▸ **TASKS TO PERFORM**:
1: From the venison sausage recipe, copy the stretch from "Hard work definitely" through "of our time.".
2: In the venison sausage recipe, why are vegetables used in place of fat?

▸ **TEXT**:
───
Hard work definitely pays off when you make your own venison sausage!

Recipe: How to Make Venison Sausage
There's no better feeling than cooking up the venison from one of your hunts during the season. (Chef Derek St. Romain photo)
Print Recipe

Hunting in our house has become a family ordeal. With five kids, homeschooling, working with farmers, landowners, food banks and running NoHungryPeople.org, food definitely takes up a lot of our time.

The fact that all we eat in our home is 100 percent wild, healthy, lean, hunter-harvested venison is a definite perk for all the hard work. When Dad comes home from a hunt with fresh meat in the back of the truck, all the kids jump into action. The first question is always the same: "Daddy, are we having sausage tonight?"

We use this exact recipe at our landowner meetings, farmers market cooking demonstrations, farm to fork dinners and all of our educational workshops at the North Carolina cooperative extension offices for Backyard Bow Pro.

There's no fat, no pork and no lack of great flavor in this super healthy venison sausage recipe. This is by far my favorite recipe; it has won me many cook-offs and landed me hundreds of acres of prime hunting land.

If you butcher your own deer, save every scrap piece of meat you cut off and place it in a Ziploc bag to use later. People might say I am crazy, but for an excellent sausage you need excellent meat. That's why I like to add at least one backstrap to the mix. Make sure to cut out as much fat and sinew as you can to make sure it will have a great flavor and texture.

Notice that this recipe has zero fat in it. Maybe it's just me, but I have a hard time adding fat to one of the leanest and healthiest red meats you can put in your body.

With this recipe, I leave out the fat, which is the liquid/moisture content for the sausage. Instead, I replace the fat with the same liquid/moisture using vegetables instead. That way you keep the super healthy aspect of eating venison, and it tastes incredible.
───
▸ **GIVEN ENTRIES**:
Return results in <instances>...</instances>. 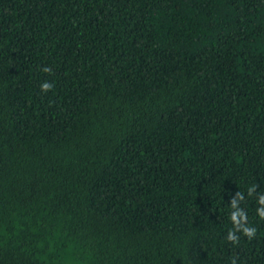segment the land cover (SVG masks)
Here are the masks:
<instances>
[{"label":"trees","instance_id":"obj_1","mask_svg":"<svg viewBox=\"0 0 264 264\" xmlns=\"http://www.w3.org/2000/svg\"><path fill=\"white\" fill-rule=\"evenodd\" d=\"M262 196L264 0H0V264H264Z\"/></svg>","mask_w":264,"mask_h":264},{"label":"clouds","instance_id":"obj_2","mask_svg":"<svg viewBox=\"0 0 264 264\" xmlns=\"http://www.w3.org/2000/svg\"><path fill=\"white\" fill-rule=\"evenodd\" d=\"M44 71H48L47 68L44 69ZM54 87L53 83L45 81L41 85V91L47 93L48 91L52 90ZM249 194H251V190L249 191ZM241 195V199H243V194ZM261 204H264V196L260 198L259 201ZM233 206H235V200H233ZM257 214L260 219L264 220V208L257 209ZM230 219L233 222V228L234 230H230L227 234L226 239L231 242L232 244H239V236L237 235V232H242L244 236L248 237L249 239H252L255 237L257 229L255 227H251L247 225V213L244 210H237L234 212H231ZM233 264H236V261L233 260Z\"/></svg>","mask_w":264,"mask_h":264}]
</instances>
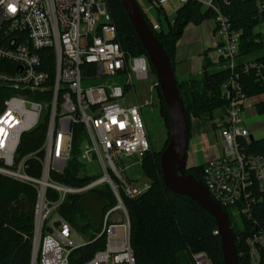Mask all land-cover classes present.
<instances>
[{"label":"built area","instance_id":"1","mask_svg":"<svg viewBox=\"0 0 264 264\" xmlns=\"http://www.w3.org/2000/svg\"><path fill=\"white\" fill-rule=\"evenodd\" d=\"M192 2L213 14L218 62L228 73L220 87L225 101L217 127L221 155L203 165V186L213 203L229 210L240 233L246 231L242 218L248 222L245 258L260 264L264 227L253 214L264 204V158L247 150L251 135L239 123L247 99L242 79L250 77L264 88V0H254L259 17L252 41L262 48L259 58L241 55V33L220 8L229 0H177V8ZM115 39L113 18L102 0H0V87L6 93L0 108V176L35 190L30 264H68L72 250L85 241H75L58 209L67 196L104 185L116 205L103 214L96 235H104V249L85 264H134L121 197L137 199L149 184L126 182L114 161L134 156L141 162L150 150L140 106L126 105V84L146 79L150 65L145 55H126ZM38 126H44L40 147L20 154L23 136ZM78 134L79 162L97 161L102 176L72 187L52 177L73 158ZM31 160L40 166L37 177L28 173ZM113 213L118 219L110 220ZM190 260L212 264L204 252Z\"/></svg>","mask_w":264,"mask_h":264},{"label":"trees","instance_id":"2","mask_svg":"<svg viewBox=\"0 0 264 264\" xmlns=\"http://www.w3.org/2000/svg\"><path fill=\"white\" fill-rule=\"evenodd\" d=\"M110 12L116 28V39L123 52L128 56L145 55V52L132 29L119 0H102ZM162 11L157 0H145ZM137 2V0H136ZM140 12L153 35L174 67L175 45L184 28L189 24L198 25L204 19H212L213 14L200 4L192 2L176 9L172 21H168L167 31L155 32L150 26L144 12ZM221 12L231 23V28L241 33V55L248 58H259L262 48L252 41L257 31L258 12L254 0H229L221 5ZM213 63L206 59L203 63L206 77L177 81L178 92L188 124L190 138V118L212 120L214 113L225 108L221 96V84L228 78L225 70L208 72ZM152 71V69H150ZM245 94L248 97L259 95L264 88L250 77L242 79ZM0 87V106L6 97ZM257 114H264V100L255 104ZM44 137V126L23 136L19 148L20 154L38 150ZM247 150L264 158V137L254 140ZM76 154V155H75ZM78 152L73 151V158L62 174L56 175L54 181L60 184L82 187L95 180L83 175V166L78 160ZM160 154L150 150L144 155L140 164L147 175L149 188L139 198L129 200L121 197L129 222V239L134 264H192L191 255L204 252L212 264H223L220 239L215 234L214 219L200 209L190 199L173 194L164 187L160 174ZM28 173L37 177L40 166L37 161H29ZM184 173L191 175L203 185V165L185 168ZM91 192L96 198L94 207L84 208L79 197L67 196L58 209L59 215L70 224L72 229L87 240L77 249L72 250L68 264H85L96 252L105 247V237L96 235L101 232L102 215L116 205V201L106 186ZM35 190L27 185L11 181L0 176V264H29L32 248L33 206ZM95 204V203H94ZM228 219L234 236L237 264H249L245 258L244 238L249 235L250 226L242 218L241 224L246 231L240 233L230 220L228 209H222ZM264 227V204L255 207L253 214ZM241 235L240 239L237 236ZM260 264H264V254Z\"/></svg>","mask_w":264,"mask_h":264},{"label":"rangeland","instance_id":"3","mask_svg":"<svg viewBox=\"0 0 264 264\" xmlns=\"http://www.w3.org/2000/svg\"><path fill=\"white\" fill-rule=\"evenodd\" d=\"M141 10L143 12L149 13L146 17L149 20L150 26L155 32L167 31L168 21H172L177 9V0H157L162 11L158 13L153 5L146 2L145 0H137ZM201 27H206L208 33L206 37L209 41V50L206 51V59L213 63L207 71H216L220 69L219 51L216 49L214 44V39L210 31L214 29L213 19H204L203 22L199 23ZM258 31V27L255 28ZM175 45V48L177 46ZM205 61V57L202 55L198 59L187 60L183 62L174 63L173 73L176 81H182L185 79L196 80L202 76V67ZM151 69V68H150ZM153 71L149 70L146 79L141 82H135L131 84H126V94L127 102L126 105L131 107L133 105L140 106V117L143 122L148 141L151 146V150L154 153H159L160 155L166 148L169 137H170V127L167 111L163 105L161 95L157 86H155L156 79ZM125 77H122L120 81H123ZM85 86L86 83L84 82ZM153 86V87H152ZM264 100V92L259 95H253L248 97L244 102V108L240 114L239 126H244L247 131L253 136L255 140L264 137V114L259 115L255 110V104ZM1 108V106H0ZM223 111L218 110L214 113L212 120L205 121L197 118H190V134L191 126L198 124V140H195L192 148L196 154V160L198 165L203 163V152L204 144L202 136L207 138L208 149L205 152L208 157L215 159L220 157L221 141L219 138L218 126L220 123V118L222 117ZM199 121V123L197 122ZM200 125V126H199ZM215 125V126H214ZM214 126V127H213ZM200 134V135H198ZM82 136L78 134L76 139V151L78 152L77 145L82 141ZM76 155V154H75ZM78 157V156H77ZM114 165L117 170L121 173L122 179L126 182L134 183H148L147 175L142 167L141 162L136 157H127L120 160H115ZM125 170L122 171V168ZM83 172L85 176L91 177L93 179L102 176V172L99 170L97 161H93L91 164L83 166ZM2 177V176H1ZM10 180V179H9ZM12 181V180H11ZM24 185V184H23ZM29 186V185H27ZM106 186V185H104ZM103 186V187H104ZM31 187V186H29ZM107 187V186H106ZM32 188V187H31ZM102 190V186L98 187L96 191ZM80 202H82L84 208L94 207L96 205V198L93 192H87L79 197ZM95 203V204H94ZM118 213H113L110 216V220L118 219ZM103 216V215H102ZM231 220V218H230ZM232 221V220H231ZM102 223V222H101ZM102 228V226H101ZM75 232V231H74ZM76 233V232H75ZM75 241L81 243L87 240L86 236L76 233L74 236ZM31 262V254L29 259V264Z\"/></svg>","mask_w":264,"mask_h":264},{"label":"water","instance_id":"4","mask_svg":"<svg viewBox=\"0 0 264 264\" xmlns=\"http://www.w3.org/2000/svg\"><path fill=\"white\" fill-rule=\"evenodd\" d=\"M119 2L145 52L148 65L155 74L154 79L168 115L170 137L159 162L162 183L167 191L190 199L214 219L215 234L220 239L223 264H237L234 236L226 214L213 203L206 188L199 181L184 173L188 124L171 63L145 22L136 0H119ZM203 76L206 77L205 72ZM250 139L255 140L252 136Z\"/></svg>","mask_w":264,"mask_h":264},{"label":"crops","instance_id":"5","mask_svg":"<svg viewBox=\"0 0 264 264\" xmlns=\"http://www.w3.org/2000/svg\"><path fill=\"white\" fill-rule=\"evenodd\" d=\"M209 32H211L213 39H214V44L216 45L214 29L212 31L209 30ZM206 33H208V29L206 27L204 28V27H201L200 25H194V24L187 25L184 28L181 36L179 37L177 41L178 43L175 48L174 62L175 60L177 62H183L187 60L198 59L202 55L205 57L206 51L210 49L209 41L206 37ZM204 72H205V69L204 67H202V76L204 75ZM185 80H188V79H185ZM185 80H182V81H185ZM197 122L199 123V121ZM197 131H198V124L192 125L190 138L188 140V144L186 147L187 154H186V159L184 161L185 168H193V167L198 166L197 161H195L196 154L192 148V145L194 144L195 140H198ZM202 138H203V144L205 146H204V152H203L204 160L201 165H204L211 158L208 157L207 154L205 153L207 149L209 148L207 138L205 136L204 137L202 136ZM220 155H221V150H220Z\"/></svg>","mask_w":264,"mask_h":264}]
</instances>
───
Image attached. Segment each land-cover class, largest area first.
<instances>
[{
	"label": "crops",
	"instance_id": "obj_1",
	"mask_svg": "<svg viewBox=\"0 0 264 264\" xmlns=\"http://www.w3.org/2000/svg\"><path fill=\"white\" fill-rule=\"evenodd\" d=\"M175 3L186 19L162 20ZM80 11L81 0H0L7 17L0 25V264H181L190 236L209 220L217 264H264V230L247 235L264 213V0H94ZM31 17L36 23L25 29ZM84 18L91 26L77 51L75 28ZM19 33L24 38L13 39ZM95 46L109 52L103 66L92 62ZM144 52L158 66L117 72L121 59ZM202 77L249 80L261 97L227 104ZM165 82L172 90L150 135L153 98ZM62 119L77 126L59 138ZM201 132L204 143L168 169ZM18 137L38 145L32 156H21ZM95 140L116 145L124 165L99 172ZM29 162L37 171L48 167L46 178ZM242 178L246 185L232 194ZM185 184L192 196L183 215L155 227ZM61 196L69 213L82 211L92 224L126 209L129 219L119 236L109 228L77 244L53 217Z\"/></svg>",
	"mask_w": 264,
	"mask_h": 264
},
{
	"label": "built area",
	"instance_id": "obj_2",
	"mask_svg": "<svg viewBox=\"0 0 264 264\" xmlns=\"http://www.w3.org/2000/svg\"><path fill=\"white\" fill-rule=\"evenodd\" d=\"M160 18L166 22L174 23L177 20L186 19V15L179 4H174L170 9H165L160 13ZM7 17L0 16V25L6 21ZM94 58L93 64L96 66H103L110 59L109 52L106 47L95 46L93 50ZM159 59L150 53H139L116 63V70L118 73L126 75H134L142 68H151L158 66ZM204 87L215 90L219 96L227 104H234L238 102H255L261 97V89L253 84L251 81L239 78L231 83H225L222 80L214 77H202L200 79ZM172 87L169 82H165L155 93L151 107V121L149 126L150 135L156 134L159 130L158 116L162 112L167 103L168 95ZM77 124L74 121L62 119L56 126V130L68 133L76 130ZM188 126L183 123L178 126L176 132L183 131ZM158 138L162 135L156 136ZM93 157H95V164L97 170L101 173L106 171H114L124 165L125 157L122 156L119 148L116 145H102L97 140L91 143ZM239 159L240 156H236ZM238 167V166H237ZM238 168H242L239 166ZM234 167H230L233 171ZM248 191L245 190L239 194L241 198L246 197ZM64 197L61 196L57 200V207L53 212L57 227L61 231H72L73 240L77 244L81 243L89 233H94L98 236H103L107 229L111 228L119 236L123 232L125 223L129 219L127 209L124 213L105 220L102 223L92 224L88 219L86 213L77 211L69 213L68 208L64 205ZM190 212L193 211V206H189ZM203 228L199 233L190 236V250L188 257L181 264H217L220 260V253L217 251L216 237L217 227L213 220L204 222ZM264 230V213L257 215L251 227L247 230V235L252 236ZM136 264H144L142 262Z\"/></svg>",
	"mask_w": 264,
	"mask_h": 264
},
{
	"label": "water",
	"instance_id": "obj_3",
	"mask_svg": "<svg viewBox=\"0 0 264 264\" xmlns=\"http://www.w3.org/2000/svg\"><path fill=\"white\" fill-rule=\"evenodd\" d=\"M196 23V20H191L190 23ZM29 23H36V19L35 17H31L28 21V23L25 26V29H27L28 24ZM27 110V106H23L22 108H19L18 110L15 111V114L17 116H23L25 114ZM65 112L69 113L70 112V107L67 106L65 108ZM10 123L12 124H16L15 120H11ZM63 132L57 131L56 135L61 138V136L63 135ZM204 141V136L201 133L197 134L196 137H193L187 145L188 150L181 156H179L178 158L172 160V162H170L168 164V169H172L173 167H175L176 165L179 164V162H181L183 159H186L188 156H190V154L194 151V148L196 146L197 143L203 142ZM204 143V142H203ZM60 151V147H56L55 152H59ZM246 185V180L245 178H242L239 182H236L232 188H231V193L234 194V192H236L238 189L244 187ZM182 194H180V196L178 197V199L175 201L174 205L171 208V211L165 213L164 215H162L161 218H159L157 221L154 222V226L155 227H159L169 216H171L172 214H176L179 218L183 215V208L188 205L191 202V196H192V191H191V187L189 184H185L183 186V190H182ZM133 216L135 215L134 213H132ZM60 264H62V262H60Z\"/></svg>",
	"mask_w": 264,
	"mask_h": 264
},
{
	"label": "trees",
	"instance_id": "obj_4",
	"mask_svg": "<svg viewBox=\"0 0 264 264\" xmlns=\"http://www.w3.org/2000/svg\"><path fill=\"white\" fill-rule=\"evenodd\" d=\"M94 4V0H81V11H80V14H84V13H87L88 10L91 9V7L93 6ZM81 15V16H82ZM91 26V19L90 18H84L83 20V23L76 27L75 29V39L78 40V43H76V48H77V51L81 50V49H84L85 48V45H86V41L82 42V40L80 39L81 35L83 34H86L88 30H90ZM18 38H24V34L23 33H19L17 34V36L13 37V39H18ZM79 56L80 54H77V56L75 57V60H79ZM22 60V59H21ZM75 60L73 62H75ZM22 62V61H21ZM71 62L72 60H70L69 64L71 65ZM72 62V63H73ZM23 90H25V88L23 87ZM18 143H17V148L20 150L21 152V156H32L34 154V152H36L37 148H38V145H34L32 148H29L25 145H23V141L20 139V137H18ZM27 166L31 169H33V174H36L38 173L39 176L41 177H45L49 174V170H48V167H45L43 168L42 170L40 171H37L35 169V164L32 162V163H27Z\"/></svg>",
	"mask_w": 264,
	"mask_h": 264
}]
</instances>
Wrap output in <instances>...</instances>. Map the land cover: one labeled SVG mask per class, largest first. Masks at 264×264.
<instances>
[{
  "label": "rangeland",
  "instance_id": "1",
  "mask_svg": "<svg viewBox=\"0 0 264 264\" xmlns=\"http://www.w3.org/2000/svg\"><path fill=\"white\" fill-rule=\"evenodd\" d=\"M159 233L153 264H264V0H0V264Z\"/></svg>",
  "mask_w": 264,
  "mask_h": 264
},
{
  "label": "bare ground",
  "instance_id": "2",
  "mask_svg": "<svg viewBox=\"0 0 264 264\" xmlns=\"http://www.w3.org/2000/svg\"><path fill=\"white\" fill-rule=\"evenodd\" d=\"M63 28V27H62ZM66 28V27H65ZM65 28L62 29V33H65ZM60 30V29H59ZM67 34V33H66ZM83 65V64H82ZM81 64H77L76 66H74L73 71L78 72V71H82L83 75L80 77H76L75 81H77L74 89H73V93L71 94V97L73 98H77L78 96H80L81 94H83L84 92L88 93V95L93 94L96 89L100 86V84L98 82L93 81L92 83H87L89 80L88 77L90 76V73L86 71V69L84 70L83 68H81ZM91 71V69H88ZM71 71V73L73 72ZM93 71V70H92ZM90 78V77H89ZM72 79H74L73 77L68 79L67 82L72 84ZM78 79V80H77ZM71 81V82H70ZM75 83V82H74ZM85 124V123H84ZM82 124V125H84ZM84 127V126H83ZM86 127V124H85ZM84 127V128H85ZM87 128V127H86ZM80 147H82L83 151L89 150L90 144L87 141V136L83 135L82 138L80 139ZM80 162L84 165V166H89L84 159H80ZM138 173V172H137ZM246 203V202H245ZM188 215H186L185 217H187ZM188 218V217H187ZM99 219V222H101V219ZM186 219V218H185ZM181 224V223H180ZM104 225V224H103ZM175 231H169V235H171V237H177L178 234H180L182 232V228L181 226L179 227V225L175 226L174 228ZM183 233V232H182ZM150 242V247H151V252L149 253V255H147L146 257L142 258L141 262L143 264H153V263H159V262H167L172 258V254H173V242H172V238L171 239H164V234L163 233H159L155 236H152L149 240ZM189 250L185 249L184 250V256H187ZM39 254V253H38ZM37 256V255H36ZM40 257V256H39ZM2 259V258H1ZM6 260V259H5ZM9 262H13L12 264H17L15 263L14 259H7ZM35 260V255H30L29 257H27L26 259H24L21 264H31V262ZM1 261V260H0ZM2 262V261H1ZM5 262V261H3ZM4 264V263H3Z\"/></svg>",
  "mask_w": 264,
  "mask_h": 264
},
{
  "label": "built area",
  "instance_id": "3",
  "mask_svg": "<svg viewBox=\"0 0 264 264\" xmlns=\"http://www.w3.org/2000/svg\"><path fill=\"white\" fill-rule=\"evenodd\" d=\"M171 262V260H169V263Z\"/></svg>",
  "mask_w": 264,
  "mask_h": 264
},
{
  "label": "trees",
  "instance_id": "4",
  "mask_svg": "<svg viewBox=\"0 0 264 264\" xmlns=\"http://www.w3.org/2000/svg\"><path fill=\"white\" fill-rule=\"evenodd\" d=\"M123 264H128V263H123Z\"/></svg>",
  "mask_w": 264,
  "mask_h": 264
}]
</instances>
───
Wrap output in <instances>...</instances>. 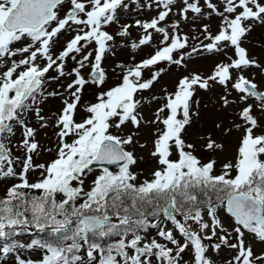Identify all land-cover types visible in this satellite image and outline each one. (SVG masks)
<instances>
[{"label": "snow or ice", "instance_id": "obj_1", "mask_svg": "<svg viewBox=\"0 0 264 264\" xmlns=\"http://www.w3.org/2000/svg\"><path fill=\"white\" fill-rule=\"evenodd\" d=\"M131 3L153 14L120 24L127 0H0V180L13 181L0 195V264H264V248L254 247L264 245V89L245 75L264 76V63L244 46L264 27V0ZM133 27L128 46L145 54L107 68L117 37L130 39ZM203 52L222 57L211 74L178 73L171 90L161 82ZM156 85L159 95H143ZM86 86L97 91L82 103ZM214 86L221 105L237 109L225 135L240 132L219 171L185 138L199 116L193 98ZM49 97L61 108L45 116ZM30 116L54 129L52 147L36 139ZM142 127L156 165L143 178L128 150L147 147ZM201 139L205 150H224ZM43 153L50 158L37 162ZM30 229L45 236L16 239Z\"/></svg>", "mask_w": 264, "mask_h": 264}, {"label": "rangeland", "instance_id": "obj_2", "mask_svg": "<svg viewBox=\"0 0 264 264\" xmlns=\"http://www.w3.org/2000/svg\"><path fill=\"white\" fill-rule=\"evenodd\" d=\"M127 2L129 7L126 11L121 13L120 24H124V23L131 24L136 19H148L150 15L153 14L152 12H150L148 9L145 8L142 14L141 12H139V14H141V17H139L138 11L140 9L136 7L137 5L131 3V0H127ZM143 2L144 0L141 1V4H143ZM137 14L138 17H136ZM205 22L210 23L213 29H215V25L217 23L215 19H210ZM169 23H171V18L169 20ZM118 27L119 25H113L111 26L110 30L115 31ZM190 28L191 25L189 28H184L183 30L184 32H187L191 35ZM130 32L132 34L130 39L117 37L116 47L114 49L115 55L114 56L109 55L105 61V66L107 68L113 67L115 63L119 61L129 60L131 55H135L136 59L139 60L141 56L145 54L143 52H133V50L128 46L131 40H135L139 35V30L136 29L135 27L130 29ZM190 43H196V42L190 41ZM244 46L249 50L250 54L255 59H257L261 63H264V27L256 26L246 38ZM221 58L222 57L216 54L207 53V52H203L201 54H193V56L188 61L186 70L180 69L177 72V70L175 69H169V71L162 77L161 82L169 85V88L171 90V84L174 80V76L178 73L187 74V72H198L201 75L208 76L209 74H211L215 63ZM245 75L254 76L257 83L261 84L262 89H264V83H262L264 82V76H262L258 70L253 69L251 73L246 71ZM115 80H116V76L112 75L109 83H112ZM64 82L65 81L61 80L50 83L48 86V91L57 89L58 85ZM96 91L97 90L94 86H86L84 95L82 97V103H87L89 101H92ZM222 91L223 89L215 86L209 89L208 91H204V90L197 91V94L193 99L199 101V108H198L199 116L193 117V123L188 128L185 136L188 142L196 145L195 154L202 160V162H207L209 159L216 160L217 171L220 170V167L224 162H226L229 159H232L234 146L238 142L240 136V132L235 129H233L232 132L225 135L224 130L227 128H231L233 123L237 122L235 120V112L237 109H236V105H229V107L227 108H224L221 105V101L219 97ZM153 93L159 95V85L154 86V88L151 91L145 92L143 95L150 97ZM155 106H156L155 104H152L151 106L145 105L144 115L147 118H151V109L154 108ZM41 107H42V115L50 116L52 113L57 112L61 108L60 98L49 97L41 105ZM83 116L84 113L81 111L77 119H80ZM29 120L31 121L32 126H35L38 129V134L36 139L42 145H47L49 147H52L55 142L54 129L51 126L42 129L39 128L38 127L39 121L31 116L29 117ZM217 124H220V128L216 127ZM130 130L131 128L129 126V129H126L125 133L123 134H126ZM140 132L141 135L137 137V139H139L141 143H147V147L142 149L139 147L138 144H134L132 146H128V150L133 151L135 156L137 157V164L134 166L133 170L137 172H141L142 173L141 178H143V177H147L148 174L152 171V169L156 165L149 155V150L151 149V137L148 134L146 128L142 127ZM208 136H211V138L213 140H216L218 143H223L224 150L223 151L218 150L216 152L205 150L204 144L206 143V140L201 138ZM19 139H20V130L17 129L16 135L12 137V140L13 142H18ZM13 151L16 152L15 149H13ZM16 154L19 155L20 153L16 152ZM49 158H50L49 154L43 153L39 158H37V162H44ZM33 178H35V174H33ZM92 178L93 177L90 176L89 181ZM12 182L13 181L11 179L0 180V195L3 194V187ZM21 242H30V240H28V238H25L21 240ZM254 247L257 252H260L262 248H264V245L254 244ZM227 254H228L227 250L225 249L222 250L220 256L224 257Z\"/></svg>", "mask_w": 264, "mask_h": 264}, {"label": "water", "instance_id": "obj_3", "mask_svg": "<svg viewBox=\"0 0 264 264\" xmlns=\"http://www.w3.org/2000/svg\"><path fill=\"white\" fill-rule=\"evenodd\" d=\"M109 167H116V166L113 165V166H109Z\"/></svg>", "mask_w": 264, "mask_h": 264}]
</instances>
───
▸ **COMPLETED EXERCISE**:
1:
Hard work definitely pays off when you make your own venison sausage!

Recipe: How to Make Venison Sausage
There's no better feeling than cooking up the venison from one of your hunts during the season. (Chef Derek St. Romain photo)
Print Recipe

Hunting in our house has become a family ordeal. With five kids, homeschooling, working with farmers, landowners, food banks and running NoHungryPeople.org, food definitely takes up a lot of our time.

2: In sausage, fat provides the liquid and moisture, so vegetables supply that same moisture instead. This keeps venison super healthy to eat while the sausage still tastes incredible.